”The next idea, I guarantee, it can be yours. Just go and get it.’’  Elizabeth Gilbert talking to an audience in Brisbane, Australia.

 

Elizabeth Gilbert, author of Eat, Pray, Love, was in Brisbane for the first time today.

She has an open face and a warmth of human understanding emanates from her. She is the type of person you just want to hug. She has a big white American smile that is generous and genuine framed by blond flippy-up hair.

Where does she feel she belongs after all her travels?

”Definitely New York. It’s the only place I don’t feel like a fraud.”

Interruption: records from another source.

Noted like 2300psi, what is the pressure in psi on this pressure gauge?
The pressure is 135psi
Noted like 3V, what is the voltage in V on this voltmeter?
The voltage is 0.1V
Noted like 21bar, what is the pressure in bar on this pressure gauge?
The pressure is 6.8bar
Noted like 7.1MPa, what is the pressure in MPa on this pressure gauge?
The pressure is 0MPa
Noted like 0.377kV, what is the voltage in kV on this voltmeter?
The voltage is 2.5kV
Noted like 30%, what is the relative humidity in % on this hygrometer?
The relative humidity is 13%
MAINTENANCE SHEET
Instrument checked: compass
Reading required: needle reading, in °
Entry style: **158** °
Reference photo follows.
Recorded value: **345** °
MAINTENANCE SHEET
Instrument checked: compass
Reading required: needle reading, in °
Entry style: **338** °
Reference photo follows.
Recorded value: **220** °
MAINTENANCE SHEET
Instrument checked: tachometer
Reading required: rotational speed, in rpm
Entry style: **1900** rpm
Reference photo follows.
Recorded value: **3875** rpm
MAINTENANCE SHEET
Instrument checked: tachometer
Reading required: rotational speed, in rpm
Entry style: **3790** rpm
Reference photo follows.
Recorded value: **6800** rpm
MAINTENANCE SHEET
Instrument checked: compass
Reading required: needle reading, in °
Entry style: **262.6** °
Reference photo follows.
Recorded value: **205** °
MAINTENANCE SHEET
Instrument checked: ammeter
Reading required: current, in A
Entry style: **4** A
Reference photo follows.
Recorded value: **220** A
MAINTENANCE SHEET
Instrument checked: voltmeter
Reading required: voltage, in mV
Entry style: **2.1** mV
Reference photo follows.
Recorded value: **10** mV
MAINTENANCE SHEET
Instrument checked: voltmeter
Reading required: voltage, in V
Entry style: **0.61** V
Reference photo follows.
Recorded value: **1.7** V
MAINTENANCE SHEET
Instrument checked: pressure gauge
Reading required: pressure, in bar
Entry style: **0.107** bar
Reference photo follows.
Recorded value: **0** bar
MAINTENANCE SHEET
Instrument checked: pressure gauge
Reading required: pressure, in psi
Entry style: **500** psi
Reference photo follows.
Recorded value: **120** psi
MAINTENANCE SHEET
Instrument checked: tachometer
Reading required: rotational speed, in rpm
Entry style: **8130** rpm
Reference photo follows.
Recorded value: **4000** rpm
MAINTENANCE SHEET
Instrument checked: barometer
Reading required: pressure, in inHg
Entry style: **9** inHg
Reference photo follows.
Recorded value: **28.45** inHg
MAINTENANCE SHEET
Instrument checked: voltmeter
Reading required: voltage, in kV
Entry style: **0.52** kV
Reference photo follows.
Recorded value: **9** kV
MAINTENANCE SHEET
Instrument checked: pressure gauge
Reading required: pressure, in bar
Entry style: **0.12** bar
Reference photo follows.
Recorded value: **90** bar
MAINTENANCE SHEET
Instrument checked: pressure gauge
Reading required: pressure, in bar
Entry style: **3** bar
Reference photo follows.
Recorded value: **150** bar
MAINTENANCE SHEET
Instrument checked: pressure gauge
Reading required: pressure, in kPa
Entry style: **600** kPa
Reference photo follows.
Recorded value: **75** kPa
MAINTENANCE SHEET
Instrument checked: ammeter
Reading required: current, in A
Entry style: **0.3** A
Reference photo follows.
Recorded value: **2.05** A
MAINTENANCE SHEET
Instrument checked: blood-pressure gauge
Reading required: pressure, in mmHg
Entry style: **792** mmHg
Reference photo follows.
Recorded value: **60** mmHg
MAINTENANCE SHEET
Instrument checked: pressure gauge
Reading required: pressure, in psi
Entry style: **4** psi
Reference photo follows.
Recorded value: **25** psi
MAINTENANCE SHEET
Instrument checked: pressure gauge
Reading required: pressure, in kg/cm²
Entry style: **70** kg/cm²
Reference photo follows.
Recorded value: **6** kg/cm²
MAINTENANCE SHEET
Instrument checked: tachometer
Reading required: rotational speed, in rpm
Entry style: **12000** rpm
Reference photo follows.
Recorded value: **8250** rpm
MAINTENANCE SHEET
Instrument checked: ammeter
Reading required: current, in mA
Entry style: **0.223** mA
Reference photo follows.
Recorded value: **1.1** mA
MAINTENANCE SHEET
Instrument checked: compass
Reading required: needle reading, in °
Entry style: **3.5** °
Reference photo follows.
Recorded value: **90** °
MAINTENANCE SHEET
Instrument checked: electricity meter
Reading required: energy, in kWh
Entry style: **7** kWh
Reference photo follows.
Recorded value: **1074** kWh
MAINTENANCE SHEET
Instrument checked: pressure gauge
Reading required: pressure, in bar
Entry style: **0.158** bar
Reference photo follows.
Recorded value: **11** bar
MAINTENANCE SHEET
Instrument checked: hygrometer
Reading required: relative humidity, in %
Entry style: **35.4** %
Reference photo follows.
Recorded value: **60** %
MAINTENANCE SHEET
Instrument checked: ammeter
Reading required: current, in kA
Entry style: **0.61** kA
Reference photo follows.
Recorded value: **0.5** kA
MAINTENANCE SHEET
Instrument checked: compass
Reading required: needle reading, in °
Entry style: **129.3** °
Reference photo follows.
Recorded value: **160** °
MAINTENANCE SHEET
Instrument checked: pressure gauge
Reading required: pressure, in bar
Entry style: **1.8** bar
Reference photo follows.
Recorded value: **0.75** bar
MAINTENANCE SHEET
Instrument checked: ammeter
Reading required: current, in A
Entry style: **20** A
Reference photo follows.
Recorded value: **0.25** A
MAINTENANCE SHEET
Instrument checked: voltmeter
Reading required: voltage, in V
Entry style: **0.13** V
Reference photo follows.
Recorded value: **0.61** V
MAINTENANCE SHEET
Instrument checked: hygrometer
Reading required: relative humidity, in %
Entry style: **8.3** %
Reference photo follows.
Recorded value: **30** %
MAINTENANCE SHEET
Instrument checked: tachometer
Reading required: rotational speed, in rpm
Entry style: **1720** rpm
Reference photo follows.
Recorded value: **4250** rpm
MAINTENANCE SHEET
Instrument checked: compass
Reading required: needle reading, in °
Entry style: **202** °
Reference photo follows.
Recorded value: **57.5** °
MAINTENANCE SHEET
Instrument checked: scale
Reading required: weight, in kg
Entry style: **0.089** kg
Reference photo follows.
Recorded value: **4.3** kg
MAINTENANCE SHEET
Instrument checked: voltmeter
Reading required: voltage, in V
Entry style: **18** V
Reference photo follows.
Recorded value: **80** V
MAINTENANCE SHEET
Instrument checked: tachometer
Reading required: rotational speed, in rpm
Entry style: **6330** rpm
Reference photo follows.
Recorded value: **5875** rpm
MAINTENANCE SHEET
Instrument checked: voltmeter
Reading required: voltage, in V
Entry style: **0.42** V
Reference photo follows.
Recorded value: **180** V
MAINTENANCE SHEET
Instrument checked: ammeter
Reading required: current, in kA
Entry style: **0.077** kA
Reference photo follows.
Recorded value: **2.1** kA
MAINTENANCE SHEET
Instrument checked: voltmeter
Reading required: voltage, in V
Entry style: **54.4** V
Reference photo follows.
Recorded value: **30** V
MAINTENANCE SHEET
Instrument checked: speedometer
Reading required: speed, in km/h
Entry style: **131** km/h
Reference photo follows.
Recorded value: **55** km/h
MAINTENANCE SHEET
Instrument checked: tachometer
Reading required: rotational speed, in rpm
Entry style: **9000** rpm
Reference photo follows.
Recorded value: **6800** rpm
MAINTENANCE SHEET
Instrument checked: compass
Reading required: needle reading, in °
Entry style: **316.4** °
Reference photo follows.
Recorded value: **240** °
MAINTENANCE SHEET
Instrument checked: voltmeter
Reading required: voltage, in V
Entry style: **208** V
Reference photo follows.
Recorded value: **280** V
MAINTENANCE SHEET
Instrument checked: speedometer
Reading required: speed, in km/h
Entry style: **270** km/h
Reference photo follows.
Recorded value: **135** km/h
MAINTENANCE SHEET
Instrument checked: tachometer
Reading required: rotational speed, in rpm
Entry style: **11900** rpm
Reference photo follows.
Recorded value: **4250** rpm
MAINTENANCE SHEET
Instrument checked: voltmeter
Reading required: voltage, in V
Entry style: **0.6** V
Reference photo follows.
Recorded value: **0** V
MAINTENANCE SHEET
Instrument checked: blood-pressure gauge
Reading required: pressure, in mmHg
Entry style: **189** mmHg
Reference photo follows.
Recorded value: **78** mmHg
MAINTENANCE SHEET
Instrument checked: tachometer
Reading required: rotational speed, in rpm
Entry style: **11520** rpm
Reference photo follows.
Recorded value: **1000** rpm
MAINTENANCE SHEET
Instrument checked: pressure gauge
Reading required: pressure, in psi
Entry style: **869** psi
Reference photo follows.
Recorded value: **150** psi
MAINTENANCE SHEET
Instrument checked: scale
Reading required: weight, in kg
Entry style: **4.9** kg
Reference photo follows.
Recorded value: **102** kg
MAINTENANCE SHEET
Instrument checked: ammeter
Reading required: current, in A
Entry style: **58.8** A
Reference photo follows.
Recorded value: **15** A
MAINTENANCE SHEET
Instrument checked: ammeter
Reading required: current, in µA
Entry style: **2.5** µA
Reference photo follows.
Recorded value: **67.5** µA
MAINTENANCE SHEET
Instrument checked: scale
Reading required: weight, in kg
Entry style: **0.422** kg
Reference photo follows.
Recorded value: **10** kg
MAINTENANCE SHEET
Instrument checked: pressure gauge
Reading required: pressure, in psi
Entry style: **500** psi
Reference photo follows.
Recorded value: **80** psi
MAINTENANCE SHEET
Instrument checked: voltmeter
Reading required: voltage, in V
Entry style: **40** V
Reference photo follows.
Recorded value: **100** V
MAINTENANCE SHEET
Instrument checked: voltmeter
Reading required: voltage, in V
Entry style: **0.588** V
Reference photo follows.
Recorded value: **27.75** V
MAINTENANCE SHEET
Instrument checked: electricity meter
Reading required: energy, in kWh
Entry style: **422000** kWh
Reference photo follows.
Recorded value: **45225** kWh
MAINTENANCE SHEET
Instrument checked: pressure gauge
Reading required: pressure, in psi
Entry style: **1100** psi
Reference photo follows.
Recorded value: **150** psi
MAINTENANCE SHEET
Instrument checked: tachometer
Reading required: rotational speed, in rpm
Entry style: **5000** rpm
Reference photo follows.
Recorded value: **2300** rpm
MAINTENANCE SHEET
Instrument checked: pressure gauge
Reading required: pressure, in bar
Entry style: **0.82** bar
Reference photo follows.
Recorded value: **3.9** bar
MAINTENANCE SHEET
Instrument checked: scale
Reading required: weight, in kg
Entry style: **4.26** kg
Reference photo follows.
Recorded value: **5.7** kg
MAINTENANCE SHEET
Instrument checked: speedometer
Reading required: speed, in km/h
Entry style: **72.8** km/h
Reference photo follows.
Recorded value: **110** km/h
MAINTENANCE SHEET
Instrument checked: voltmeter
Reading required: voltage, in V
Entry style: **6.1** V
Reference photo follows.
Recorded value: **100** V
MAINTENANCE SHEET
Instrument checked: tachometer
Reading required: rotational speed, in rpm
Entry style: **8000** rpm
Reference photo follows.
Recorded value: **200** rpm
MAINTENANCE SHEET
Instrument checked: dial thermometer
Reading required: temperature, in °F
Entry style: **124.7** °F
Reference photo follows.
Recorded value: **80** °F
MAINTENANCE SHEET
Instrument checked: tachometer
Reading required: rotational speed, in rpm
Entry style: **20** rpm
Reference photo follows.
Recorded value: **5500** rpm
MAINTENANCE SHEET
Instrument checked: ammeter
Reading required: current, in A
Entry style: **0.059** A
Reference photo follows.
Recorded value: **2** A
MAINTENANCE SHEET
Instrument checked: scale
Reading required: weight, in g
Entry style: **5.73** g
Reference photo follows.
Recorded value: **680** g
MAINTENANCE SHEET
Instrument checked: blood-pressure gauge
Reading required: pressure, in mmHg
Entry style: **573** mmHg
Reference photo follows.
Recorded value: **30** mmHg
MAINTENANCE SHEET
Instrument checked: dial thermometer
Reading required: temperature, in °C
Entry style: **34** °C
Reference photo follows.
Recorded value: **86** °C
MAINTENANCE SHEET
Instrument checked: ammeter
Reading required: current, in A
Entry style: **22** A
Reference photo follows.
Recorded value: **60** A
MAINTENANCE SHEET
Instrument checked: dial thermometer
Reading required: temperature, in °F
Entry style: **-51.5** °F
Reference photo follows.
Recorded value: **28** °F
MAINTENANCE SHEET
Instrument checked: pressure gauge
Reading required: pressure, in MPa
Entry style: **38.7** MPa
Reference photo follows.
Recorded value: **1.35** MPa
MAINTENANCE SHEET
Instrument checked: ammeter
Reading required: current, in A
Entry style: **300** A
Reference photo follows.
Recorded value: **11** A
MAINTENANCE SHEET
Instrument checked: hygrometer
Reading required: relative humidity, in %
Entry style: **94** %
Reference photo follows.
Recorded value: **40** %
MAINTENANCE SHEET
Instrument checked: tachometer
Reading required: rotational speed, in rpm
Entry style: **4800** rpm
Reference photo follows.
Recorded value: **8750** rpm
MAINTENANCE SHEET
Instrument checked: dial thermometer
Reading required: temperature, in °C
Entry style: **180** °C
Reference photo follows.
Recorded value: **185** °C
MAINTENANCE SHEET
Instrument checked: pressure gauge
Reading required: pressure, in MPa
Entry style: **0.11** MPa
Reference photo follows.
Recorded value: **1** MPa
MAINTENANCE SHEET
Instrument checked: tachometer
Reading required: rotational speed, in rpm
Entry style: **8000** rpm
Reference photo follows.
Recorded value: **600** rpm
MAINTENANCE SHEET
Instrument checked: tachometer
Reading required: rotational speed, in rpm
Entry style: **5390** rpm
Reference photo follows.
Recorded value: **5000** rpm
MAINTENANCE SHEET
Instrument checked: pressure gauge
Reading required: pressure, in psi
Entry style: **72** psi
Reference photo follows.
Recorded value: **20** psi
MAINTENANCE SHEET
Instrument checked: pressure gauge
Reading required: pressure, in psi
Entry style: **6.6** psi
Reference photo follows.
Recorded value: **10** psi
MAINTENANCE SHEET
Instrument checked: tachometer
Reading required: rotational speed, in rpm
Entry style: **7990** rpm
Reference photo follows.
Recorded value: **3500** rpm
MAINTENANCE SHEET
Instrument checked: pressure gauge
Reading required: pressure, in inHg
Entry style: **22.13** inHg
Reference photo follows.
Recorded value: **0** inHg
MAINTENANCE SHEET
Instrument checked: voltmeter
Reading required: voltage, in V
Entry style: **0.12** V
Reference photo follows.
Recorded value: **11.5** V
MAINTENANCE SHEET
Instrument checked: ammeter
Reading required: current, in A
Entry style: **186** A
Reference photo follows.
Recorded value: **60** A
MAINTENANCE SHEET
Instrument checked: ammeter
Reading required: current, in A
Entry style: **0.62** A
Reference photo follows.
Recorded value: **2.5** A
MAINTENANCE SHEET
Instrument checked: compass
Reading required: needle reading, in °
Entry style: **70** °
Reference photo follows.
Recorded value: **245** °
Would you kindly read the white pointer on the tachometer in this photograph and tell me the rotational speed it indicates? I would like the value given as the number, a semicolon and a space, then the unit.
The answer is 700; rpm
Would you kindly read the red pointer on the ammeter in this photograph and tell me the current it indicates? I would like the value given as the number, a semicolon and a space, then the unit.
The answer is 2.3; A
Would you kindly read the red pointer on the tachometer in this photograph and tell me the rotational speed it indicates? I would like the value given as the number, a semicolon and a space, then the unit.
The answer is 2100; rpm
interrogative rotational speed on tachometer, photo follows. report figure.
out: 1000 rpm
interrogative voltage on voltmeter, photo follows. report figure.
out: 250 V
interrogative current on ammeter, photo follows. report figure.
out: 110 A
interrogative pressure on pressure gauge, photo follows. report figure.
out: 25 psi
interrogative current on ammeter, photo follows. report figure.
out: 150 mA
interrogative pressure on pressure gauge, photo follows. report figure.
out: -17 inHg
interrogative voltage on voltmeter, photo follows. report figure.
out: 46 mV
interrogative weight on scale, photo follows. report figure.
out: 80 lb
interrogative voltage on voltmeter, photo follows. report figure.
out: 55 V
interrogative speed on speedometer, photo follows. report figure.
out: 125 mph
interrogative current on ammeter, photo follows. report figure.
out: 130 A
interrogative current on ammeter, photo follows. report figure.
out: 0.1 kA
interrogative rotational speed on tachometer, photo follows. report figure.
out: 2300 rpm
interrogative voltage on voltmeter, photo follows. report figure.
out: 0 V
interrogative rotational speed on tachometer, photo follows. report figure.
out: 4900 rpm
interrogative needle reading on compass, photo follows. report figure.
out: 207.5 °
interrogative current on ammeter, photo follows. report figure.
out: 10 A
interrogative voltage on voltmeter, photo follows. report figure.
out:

Gilbert shared, with a mainly female audience at the Brisbane Powerhouse Theatre her ideas on creativity. It’s similar to her Ted Talk but there is more. She is devoted to the ”shameless and stubborn pursuit of magic”. The magic, supernatural, inexplicable ways of creativity. Yes, and when she says magic, it is in ”the Hogwarts sense’’.
She talked about her theory of ideas: how ideas, all ideas whether it’s science or music or writing, are looking for a channel in, so when they come to you ”they just want to get out of the ether and into the world’’.
Ideas are ”like a butterfly hunt,” she says. ”You have to be ready to see one and open to see one.”She spends a lot of time speaking out loud, she says, encouraging ideas to enter, saying things like you may think I’m doing the laundry but ”I’m totally ready. Any time guys.”
When she was seven years old she wanted a rose bush for her birthday, when she was nine, she wrote ”Plant Science”, completed with staples and a hand-drawn cover. (The best cover she’s had yet, she says).
She explained how, as a child, before she could read or even correctly print her name, she was fascinated by plants and specifically etchings of botanical species in the original 1784 edition of Captain Cook’s voyages that her great grandfather had collected. Finding this in her mother’s house was one of the triggers that led to four years of research, five orderly shoe-boxes of notes and her latest novel The Signature of All Things.
But Gilbert wanted to focus, not on finishing this novel, but on the years of failure before.
People who want to create need to cultivate a willingness to let ”stuff go and come,” she says.  If something isn’t working we need to take another look at what the universe is sending us, because it wants to plant and sow those ideas. It wants them to have a voice.
So we need to be open, gracious and welcoming, not competitive, she says.
And this she applies to every facet of life.